Guy Clapperton 

Review

Irresistible Forces: The business legacy of Napster and the growth of the Underground Internet by Trevor Merriden
  
  


Irresistible Forces: The business legacy of Napster and the growth of the Underground Internet by Trevor Merriden

Capstone Publishing, £15 ISBN 1-84112-170-3P
The story of Shawn Fanning and how he created Napster with a couple of friends is an intriguing one. The sequence leading up to how he lost control of the company and the disillusionment felt by some of his colleagues is another; the devastating legal battle the company suffered on copyright grounds is one more, while the effect that Napster's music distribution program has had on the rest of the industry is another still.

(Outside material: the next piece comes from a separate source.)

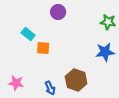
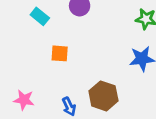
cyan rectangle: (28, 34) -> (40, 16), moved

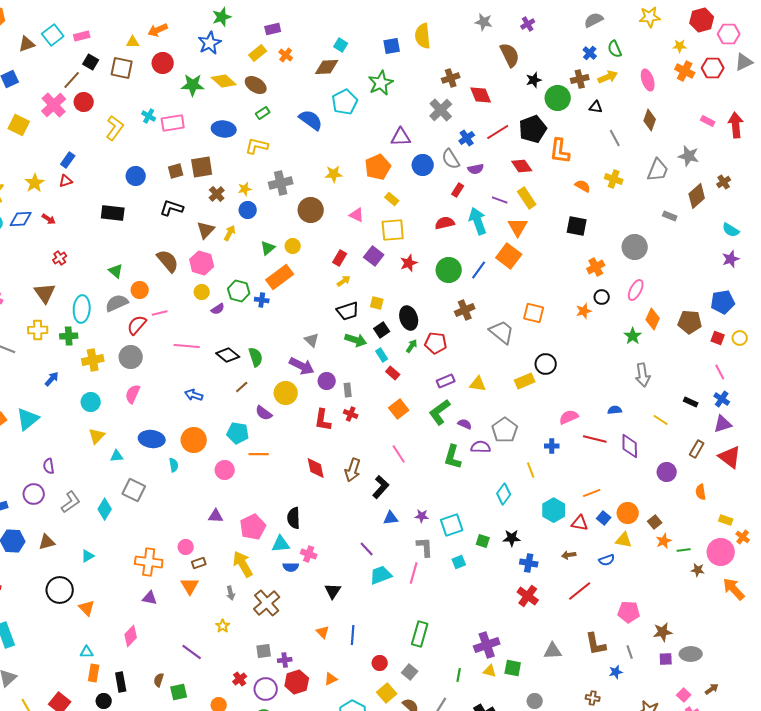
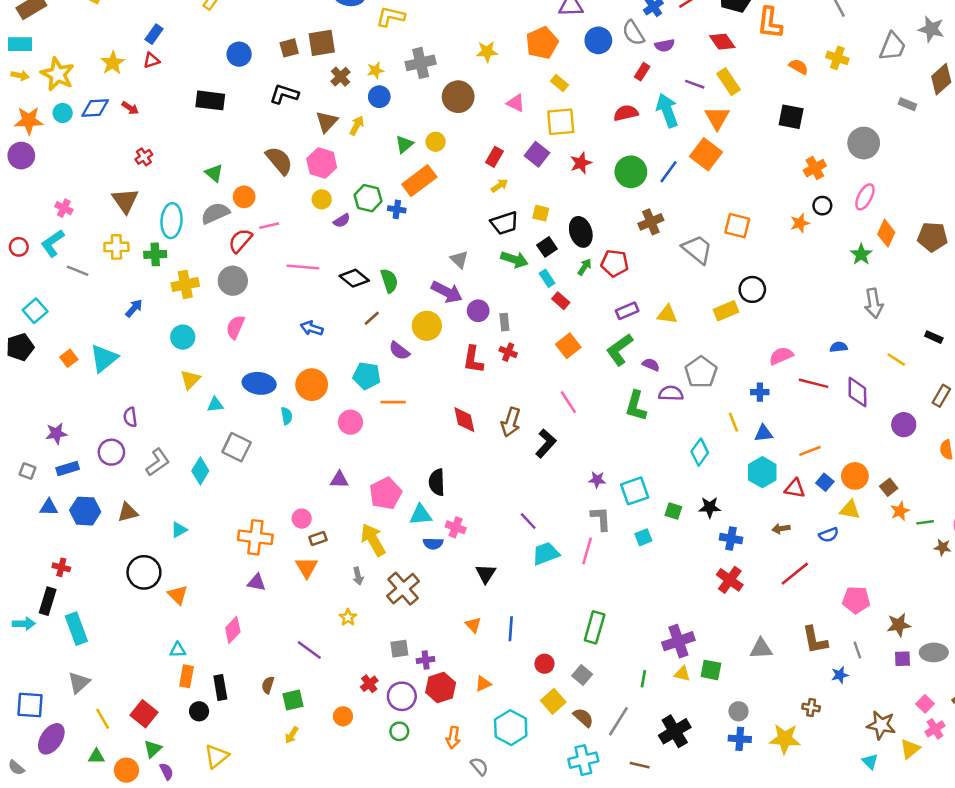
blue triangle: (391, 518) -> (764, 433), moved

Packing all four stories into a single book, and one of only 178 pages at that, is not an easy task and it is easy to end up wondering whether you have actually been told the whole of any of these stories. This is a rapid trip through some very recent history about music and the internet. For anyone who doesn't know, Napster was the company responsible for setting up a massive peer-to-peer network that allowed the "sharing" ("copying" in English) of music among internet users on an unprecedented scale.

Fascinating though the history of this is, and Trevor Merriden has certainly researched the factual side of things and spoken to as many of the major players as he can, cramming so many facets of the business into the one volume tends to alienate the reader rather than draw him in.

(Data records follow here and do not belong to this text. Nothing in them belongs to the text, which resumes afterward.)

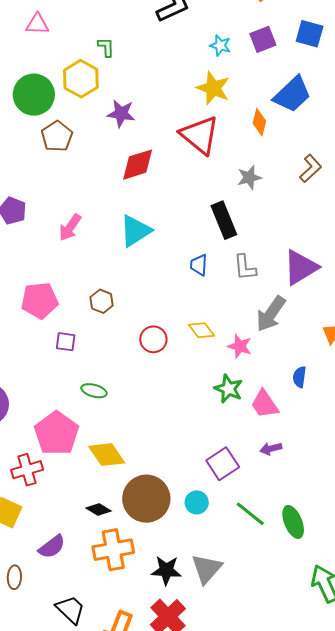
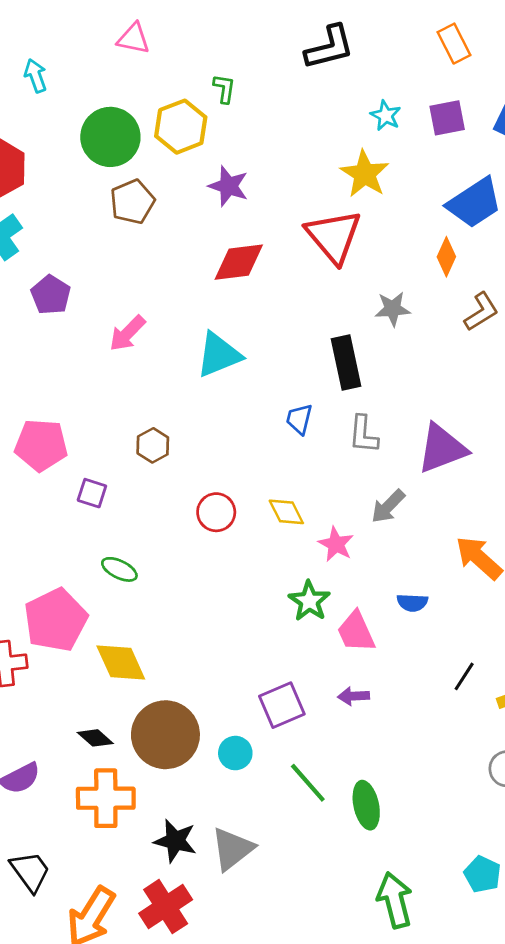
orange diamond: (259, 122) -> (446, 257), moved
pink pentagon: (40, 300) -> (41, 445), moved
gray arrow: (271, 314) -> (388, 506), size x0.7
blue semicircle: (300, 377) -> (412, 603), turned -105

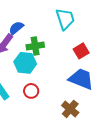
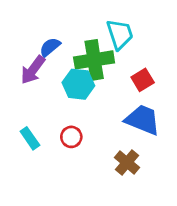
green cross: (35, 46) -> (94, 60), moved, size x1.5
cyan hexagon: (25, 63) -> (78, 84), moved

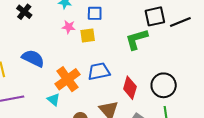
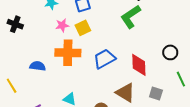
blue semicircle: (33, 58) -> (38, 66), size x0.7
orange cross: (68, 79) -> (68, 53), moved, turned -35
black circle: (164, 85) -> (170, 52), size x0.6

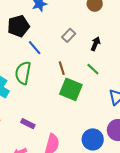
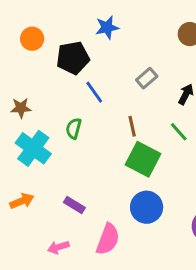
green semicircle: (23, 73) -> (74, 128), size x0.6
blue circle: (93, 139) -> (147, 207), moved

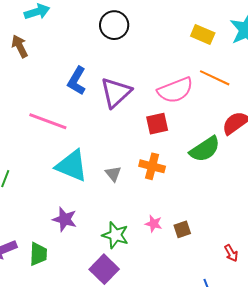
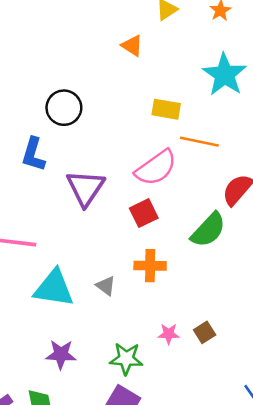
yellow rectangle: (203, 34) -> (166, 109), moved
blue L-shape: (77, 81) -> (33, 154), moved

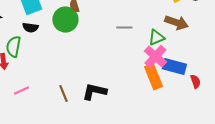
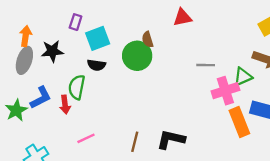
pink cross: (155, 57) -> (225, 91), moved, turned 30
brown line: (63, 94) -> (135, 142), turned 36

It is wonderful journal-of-record stuff, but the drama of the start-up, off-the-wall phase is lost, and the subsequent near-dissolution of the company looks clinical rather than involving as a result. On the plus side, Merriden deals with the copyright issue with admirable even-handedness, and the entire chapter quoting user reaction to the recording companies' virtual demolition of Napster brings events to life.

Overall, however, it is just too early for this book. There is no doubt a superb volume to be written about Napster and its effect on business and the internet, but it will need hindsight to be truly authoritative and the events are too recent for this as yet.